Korea Selatan, mu4.co.id – Di tengah arus modernisasi Korea Selatan, Dr Hamid Choi Young Kil mencetak sejarah dengan menerjemahkan Al-Qur’an ke bahasa Korea untuk pertama kalinya.
Proyek hampir tujuh tahun ini membuka akses langsung umat Muslim Korea memahami kitab suci dalam bahasa mereka sendiri, sekaligus menjadi tonggak penting bagi komunitas Muslim di negeri minoritas Islam ini.
Karya tersebut mencerminkan dakwah intelektual yang menjembatani peradaban melalui ilmu, ketekunan, dan tanggung jawab ilmiah.
Baca Juga: Jepang Kembangkan Inovasi Masjid Berjalan, Indonesia Menjadi Target Produksi!
Dilansir dari Inilah.com pada Kamis (12/2), Dr Hamid sebelumnya menempuh pendidikan di Universitas Islam Madinah, saat kampus tersebut dipimpin Syekh Abdul Aziz bin Baz, yang memberi perhatian khusus karena jarangnya mahasiswa asal Korea Selatan. Ia bahkan kerap diundang ke rumah Syekh Bin Baz dan berharap Dr Hamid kelak menyebarkan Islam di negaranya.

■ ■ ■ ■

YANG PERLU DIKERJAKAN:
- 1) Menurut berita tentang terjemahan Al-Qur'an berbahasa Korea, melalui apa saja dakwah intelektual dalam karya itu menjembatani peradaban? Sebutkan semuanya.
- 2) Dalam berita tentang terjemahan Al-Qur'an berbahasa Korea, berapa lama proyek penerjemahan itu berlangsung?
- 3) Lanjutkan berita tentang terjemahan Al-Qur'an berbahasa Korea mulai dari kalimat terakhirnya.

■ ■ ■ ■

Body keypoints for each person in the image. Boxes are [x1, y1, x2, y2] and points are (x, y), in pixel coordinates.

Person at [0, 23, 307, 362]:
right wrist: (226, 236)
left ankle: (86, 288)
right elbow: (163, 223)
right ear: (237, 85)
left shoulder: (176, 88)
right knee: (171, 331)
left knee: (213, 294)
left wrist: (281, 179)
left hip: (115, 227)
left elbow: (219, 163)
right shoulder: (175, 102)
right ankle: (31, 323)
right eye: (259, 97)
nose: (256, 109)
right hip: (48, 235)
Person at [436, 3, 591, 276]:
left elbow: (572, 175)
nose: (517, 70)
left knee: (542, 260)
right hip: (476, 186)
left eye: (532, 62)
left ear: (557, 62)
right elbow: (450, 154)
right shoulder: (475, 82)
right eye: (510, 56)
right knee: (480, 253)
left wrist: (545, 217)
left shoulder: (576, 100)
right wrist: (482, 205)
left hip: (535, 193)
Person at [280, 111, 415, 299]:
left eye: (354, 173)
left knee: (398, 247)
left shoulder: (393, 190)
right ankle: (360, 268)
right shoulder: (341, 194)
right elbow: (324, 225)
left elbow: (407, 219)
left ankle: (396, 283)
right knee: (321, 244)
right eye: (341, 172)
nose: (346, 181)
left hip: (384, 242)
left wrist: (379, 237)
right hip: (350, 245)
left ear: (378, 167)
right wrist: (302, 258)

■ ■ ■ ■

JAWABAN PER TUGAS:
- 1) Ilmu, ketekunan, dan tanggung jawab ilmiah.

- 2) Hampir tujuh tahun.

- 3)
Setelah lulus, Dr Hamid kembali ke Korea Selatan dan mengajar studi Islam serta bahasa Arab di Universitas Myongji.
Salah satu capaian terbesarnya adalah menerjemahkan Al-Qur’an ke bahasa Korea, proyek monumental yang ia selesaikan dalam waktu sekitar tujuh tahun.
Kedalaman pemahaman Al-Qur’an membuat Dr Hamid sangat teliti dalam proses penerjemahan agar pembaca di Korea Selatan tidak keliru memahami maknanya.
Selain Al-Qur’an, ia juga menerjemahkan Sahih al-Bukhari dan menulis banyak karya ilmiah yang berkontribusi pada perkembangan studi Islam di Korea Selatan yang berpenduduk minoritas Muslim.
Dr Hamid Choi juga sempat menerima Penghargaan Raja Faisal pada tahun 2023 karena Pengabdiannya kepada Islam.